VORGEGEBENER TEXT:
↓↓↓
Untertänigste Freundlichkeit gegenüber Vorgesetzten und Behörden
sind der Weg zur ersehnten Schrebergartenparzelle; auf dem Heimweg zur neuen
Hochhauswohnung werden die dunkelhäutigen Bewohner des nahen Asylbewerberheims
mit einem kurzen „Pack!" bedacht. Man spricht deutsch, erst recht in der
Familie, was dem 10-jährigen Sohn Heinrich (Frederick Lau) leichter fällt
als seiner Mutter Olga (Katja Medvedeva), die nach getaner Hausarbeit in der
kleinen Küche verzweifelt (und von Gottfried kontrolliert) Vokabeln und
Grammatik paukt.
Das
sieht nicht gut aus. Deutschland – in diesem Falle München – ist grau,
kalt, verregnet, zugebaut, etwas gefährlich, auf jeden Fall abweisend und
also ungefähr der kompletteste Gegensatz zu den lebendigen, warmen Anfangsbildern
aus der sibirischen Steppe. Vater Wormsbecher aber lebt genau hier seinen Traum,
der für uns mit allen Mitteln als verkrampftes Spießerglück
gekennzeichnet wird, während seine Frau sich nach gar nichts zu sehnen
scheint. Heinrich schließlich bildet den größten Traum- und
Fremdkörper der Familie, weil er inmitten all der räumlichen und ideellen
Enge von einem Leben als Astronaut träumt. Sein Ziel heißt Cape Canaveral,
und genau dorthin macht er sich nach einem Streit mit seinem Vater auf den Weg.
↑↑↑
AUFGABE A:
Schreiben Sie aus den Datensätzen alles vom Anfang bis einschließlich der Zeile mit „List each element's“ unverändert ab.

EINGABEDATEN:
↓↓↓
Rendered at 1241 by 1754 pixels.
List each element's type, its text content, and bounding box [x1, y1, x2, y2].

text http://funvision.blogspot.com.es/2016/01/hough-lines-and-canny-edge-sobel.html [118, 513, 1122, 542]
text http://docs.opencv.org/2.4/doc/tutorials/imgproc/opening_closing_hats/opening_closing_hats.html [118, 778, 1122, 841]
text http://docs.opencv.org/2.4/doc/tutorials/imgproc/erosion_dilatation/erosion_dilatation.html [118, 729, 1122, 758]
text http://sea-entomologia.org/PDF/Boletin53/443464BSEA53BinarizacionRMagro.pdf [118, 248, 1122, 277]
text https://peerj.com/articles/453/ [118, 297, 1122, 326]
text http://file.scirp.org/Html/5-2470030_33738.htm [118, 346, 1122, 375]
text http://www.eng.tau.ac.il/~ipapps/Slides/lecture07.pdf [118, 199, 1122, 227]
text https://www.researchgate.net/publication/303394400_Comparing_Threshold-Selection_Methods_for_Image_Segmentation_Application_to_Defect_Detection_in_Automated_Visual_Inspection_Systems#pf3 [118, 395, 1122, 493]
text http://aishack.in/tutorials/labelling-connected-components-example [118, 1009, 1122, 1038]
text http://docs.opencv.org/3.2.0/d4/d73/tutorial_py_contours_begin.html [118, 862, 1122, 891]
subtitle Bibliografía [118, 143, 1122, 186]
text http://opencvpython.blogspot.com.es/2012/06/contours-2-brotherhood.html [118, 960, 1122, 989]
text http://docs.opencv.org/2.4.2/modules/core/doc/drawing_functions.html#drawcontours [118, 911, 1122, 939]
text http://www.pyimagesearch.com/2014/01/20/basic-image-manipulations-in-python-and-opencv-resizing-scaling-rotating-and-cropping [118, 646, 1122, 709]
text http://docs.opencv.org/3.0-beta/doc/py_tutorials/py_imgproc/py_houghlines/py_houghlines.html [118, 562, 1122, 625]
↑↑↑
AUFGABE B:
Wiederholen Sie aus dem Text über die Familie Wormsbecher wortgetreu alles von „Untertänigste Freundlichkeit gegenüber“ bis „Grammatik paukt.“.

ERGEBNIS A:
Rendered at 1241 by 1754 pixels.
List each element's type, its text content, and bounding box [x1, y1, x2, y2].

ERGEBNIS B:
Untertänigste Freundlichkeit gegenüber Vorgesetzten und Behörden
sind der Weg zur ersehnten Schrebergartenparzelle; auf dem Heimweg zur neuen
Hochhauswohnung werden die dunkelhäutigen Bewohner des nahen Asylbewerberheims
mit einem kurzen „Pack!" bedacht. Man spricht deutsch, erst recht in der
Familie, was dem 10-jährigen Sohn Heinrich (Frederick Lau) leichter fällt
als seiner Mutter Olga (Katja Medvedeva), die nach getaner Hausarbeit in der
kleinen Küche verzweifelt (und von Gottfried kontrolliert) Vokabeln und
Grammatik paukt.